START Supplied data

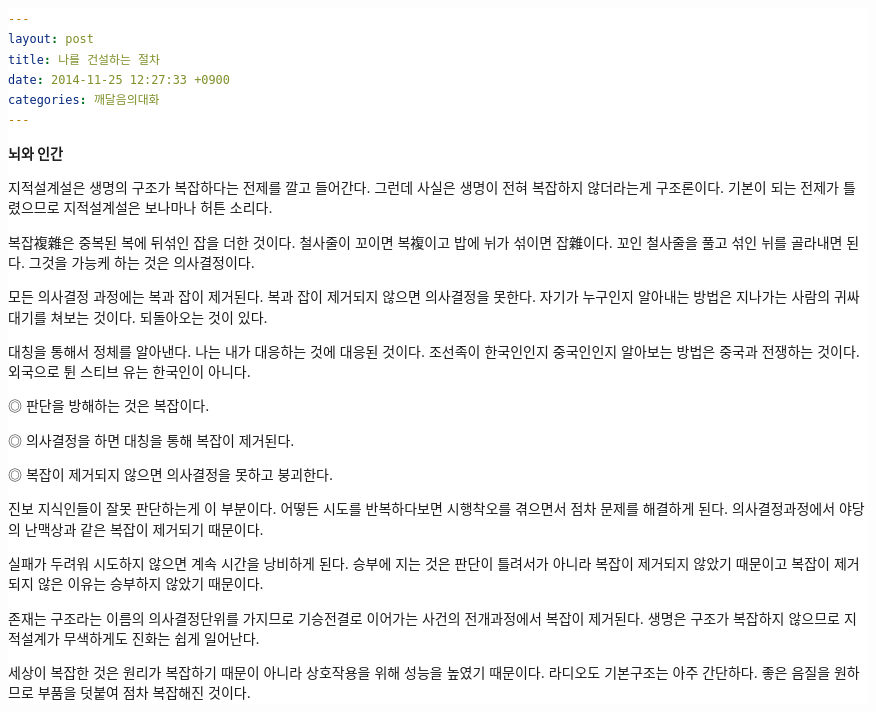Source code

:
 ```yaml
---
layout: post
title: 나를 건설하는 절차
date: 2014-11-25 12:27:33 +0900
categories: 깨달음의대화
---
```

**뇌와 인간** 

  


지적설계설은 생명의 구조가 복잡하다는 전제를 깔고 들어간다. 그런데 사실은 생명이 전혀 복잡하지 않더라는게 구조론이다. 기본이 되는 전제가 틀렸으므로 지적설계설은 보나마나 허튼 소리다. 

  


복잡複雜은 중복된 복에 뒤섞인 잡을 더한 것이다. 철사줄이 꼬이면 복複이고 밥에 뉘가 섞이면 잡雜이다. 꼬인 철사줄을 풀고 섞인 뉘를 골라내면 된다. 그것을 가능케 하는 것은 의사결정이다. 

  


모든 의사결정 과정에는 복과 잡이 제거된다. 복과 잡이 제거되지 않으면 의사결정을 못한다. 자기가 누구인지 알아내는 방법은 지나가는 사람의 귀싸대기를 쳐보는 것이다. 되돌아오는 것이 있다. 

  


대칭을 통해서 정체를 알아낸다. 나는 내가 대응하는 것에 대응된 것이다. 조선족이 한국인인지 중국인인지 알아보는 방법은 중국과 전쟁하는 것이다. 외국으로 튄 스티브 유는 한국인이 아니다. 

  


◎ 판단을 방해하는 것은 복잡이다.  

      
◎ 의사결정을 하면 대칭을 통해 복잡이 제거된다.   

      
◎ 복잡이 제거되지 않으면 의사결정을 못하고 붕괴한다. 

  


진보 지식인들이 잘못 판단하는게 이 부분이다. 어떻든 시도를 반복하다보면 시행착오를 겪으면서 점차 문제를 해결하게 된다. 의사결정과정에서 야당의 난맥상과 같은 복잡이 제거되기 때문이다. 

  


실패가 두려워 시도하지 않으면 계속 시간을 낭비하게 된다. 승부에 지는 것은 판단이 틀려서가 아니라 복잡이 제거되지 않았기 때문이고 복잡이 제거되지 않은 이유는 승부하지 않았기 때문이다. 

  


존재는 구조라는 이름의 의사결정단위를 가지므로 기승전결로 이어가는 사건의 전개과정에서 복잡이 제거된다. 생명은 구조가 복잡하지 않으므로 지적설계가 무색하게도 진화는 쉽게 일어난다. 

  


세상이 복잡한 것은 원리가 복잡하기 때문이 아니라 상호작용을 위해 성능을 높였기 때문이다. 라디오도 기본구조는 아주 간단하다. 좋은 음질을 원하므로 부품을 덧붙여 점차 복잡해진 것이다.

END Supplied data

- What you have to do:
A faithful copy of all the records is required, with the pictures left out.

- Exercise result:
Source code

:
 ```yaml
---
layout: post
title: 나를 건설하는 절차
date: 2014-11-25 12:27:33 +0900
categories: 깨달음의대화
---
```

**뇌와 인간** 

  


지적설계설은 생명의 구조가 복잡하다는 전제를 깔고 들어간다. 그런데 사실은 생명이 전혀 복잡하지 않더라는게 구조론이다. 기본이 되는 전제가 틀렸으므로 지적설계설은 보나마나 허튼 소리다. 

  


복잡複雜은 중복된 복에 뒤섞인 잡을 더한 것이다. 철사줄이 꼬이면 복複이고 밥에 뉘가 섞이면 잡雜이다. 꼬인 철사줄을 풀고 섞인 뉘를 골라내면 된다. 그것을 가능케 하는 것은 의사결정이다. 

  


모든 의사결정 과정에는 복과 잡이 제거된다. 복과 잡이 제거되지 않으면 의사결정을 못한다. 자기가 누구인지 알아내는 방법은 지나가는 사람의 귀싸대기를 쳐보는 것이다. 되돌아오는 것이 있다. 

  


대칭을 통해서 정체를 알아낸다. 나는 내가 대응하는 것에 대응된 것이다. 조선족이 한국인인지 중국인인지 알아보는 방법은 중국과 전쟁하는 것이다. 외국으로 튄 스티브 유는 한국인이 아니다. 

  


◎ 판단을 방해하는 것은 복잡이다.  

      
◎ 의사결정을 하면 대칭을 통해 복잡이 제거된다.   

      
◎ 복잡이 제거되지 않으면 의사결정을 못하고 붕괴한다. 

  


진보 지식인들이 잘못 판단하는게 이 부분이다. 어떻든 시도를 반복하다보면 시행착오를 겪으면서 점차 문제를 해결하게 된다. 의사결정과정에서 야당의 난맥상과 같은 복잡이 제거되기 때문이다. 

  


실패가 두려워 시도하지 않으면 계속 시간을 낭비하게 된다. 승부에 지는 것은 판단이 틀려서가 아니라 복잡이 제거되지 않았기 때문이고 복잡이 제거되지 않은 이유는 승부하지 않았기 때문이다. 

  


존재는 구조라는 이름의 의사결정단위를 가지므로 기승전결로 이어가는 사건의 전개과정에서 복잡이 제거된다. 생명은 구조가 복잡하지 않으므로 지적설계가 무색하게도 진화는 쉽게 일어난다. 

  


세상이 복잡한 것은 원리가 복잡하기 때문이 아니라 상호작용을 위해 성능을 높였기 때문이다. 라디오도 기본구조는 아주 간단하다. 좋은 음질을 원하므로 부품을 덧붙여 점차 복잡해진 것이다.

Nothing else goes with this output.